— What you will do —
Hunt through the entries for the word "Thuận" and copy each line in which it appears.

+ + + +

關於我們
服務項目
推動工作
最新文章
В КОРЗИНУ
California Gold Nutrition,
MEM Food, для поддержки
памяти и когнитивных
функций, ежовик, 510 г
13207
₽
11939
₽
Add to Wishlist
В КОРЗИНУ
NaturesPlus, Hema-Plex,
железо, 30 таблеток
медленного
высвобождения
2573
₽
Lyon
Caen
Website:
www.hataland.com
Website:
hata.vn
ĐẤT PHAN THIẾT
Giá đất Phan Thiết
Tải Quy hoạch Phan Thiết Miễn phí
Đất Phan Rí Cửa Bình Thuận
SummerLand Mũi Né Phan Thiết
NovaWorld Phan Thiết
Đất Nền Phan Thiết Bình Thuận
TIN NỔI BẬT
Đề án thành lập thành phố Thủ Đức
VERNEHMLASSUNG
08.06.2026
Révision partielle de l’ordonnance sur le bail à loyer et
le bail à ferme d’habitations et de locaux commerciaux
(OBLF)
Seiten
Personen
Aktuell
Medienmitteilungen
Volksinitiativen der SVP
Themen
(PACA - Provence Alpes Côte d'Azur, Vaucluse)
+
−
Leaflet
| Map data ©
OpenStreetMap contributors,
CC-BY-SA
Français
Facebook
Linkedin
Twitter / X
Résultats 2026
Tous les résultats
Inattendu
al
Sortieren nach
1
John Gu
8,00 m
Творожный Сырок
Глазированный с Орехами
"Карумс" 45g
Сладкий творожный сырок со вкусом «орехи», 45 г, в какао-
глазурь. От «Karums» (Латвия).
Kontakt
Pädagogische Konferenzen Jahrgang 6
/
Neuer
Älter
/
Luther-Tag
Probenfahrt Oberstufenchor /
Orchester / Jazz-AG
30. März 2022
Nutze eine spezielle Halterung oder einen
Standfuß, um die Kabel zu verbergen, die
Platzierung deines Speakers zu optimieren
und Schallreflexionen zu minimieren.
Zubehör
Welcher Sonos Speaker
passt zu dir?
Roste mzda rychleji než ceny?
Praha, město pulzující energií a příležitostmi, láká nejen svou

+ + + +

— Finished exercise —
Đất Phan Rí Cửa Bình Thuận
Đất Nền Phan Thiết Bình Thuận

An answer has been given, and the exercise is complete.